Sambil memasakan makan sore buatku, dengan mata yang juga masih sembab, perlahan-lahan Mami mulai terbuka. "Tapi Mami sadar kok Lun, itu sudah jadi konsekuensi. Mami sadar kalau kakek dan nenekmu pasti kecewa. Itu wajar," kemudian sambil menatapku dengan tatapan sendu, dia menghentikan sebentar kegiatannya, "Kita berdua di sini sama-sama nggak dalam posisi menghakimi, tapi andai kamu paham gimana sedihnya Mami, sekaligus bersyukur bahwa sejarah nggak terulang di kamu."

Aku menunduk, memainkan ujung kaus tidurku, "Kalau aku sampai hamil anak Baskara apa Mami bakal mengusirku seperti orangtua Mami dulu?" tanyaku, tak bisa menutupi penasaran. "Bakal lebih gampang kan buat Mami? Secara, Lunar juga udah mandiri dari lama."

"Yang namanya orangtua terpisah dari anak itu nggak mudah, Lun," memunggungiku, Mami berkata dengan tabahnya. "Sebenarnya udah lama Mami berdamai sama mereka. Cuma Mami males aja sering-sering kumpul lagi sama saudara-saudara yang lain. Udah kebiasaan berduaan aja sama kamu, Lun."
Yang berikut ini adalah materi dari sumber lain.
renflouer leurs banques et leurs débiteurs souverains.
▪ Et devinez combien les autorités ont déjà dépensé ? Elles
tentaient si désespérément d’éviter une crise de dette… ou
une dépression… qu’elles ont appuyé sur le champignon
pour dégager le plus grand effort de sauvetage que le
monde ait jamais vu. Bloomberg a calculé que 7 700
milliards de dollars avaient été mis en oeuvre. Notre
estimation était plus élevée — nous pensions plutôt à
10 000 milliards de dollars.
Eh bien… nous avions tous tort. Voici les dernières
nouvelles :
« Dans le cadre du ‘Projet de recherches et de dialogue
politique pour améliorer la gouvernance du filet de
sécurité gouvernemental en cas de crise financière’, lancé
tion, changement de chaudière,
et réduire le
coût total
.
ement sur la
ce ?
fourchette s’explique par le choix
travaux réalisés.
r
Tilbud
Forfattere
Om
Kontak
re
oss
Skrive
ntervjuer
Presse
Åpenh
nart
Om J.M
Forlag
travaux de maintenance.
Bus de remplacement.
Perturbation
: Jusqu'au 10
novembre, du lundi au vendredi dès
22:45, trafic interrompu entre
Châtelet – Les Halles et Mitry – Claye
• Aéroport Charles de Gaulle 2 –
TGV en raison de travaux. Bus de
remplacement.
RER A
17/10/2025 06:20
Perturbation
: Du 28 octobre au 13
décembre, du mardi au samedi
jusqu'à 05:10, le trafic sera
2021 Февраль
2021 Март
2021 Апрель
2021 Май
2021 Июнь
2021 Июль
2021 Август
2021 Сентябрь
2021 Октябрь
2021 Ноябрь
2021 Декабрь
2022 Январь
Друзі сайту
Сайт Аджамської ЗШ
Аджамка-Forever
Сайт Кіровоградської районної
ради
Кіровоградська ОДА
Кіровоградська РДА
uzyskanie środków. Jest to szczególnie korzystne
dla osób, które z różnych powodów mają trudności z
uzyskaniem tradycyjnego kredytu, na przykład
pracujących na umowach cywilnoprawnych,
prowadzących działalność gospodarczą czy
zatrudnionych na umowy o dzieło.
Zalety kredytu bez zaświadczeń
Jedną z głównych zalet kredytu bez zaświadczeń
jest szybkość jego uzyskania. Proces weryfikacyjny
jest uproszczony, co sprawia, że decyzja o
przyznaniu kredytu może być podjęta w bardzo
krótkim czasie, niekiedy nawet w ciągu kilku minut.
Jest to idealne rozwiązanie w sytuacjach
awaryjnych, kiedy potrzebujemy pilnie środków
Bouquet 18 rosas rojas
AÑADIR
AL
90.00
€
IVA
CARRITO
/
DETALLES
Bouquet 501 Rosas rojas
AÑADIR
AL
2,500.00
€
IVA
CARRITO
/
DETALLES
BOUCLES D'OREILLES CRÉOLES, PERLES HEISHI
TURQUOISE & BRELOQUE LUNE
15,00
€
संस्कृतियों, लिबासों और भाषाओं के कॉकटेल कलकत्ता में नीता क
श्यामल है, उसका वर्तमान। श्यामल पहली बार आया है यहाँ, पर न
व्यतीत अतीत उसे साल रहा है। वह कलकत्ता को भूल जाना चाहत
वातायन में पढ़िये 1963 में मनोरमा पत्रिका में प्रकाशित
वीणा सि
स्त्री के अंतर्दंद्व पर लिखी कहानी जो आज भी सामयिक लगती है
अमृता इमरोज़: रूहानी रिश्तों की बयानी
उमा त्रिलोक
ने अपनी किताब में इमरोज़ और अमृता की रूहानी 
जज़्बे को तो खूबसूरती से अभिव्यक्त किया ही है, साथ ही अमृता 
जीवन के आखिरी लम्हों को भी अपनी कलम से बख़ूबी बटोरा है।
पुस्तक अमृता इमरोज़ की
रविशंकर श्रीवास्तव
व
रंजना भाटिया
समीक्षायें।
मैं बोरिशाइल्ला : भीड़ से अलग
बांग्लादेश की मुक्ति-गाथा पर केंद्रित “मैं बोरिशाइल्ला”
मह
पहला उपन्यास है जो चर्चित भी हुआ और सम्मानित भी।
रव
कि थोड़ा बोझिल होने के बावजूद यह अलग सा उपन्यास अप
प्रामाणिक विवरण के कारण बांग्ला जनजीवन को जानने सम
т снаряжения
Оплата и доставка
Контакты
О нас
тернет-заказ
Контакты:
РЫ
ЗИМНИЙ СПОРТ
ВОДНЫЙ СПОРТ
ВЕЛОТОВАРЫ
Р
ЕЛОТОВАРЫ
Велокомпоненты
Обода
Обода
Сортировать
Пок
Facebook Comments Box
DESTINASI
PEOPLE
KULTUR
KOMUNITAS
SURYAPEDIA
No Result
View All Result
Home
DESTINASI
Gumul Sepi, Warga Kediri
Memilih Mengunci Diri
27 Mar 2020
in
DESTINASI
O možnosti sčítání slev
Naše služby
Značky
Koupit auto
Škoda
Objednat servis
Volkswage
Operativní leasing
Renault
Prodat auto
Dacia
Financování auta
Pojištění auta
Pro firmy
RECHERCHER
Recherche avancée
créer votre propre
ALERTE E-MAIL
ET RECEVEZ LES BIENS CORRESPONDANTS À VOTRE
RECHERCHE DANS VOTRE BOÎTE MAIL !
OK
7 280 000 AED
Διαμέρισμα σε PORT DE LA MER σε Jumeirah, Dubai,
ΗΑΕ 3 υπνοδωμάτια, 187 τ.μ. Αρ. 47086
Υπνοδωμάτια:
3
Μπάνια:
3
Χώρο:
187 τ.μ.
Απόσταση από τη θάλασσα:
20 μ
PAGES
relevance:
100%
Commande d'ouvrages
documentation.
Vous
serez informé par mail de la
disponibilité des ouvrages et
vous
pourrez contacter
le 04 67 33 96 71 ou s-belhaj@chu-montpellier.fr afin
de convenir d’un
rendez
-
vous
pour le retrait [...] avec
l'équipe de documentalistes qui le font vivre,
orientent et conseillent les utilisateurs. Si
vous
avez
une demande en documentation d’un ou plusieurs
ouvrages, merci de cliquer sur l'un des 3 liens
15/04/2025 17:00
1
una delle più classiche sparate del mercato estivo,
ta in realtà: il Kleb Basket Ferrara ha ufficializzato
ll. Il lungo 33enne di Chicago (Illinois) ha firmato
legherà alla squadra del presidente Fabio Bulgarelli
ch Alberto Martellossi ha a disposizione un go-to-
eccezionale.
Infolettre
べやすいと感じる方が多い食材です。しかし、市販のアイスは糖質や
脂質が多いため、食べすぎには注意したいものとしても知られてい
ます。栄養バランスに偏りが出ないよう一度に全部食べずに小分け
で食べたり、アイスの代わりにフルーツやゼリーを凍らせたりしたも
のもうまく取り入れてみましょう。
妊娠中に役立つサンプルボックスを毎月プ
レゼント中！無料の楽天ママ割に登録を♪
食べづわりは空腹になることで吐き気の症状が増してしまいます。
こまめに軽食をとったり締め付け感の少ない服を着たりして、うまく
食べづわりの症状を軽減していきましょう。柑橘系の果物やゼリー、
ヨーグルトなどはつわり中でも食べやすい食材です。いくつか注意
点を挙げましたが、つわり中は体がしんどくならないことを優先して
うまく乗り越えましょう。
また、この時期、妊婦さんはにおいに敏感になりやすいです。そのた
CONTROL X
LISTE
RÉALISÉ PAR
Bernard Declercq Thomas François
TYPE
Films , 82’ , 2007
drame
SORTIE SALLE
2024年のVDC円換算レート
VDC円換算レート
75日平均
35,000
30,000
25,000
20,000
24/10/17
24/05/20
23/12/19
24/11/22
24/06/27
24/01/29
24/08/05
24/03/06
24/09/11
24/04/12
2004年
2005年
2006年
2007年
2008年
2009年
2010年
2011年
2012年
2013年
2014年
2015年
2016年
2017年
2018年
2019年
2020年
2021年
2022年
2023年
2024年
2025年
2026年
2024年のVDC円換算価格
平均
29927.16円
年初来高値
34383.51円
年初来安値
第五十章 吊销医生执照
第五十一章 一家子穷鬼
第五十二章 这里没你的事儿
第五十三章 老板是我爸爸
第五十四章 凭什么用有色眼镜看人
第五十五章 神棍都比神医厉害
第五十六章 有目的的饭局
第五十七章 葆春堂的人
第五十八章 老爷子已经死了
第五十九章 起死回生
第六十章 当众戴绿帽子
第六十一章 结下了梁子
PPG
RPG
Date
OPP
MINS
"Mami tetap nggak menjawab pertanyaan Lunar," aku menyambangi Mami di depan kompor, mengambil alih memasukkan beberapa bahan makanan ke dalam penggorengan sementara ibuku gantian duduk. 

Tak berapa lama, terdengar suara desahan halus yang hampir terbungkam suara penggorengan. "Anak Mami, harta Mami paling berharga, kebanggaan Mami, kan cuma kamu Lun."

"Tapi orangtua Mami rela ngebuang Mami yang juga anak tunggal. Meskipun karena kesalahan fatal, Lunar jadi nggak punya kakek dan nenek, " aku berbalik sebentar, menatap Mami supaya dia mengerti poinku, "Mami juga dibiarkan sendirian. Apalagi waktu kita kesusahan waktu itu Mi. Adilkah kayak gitu?"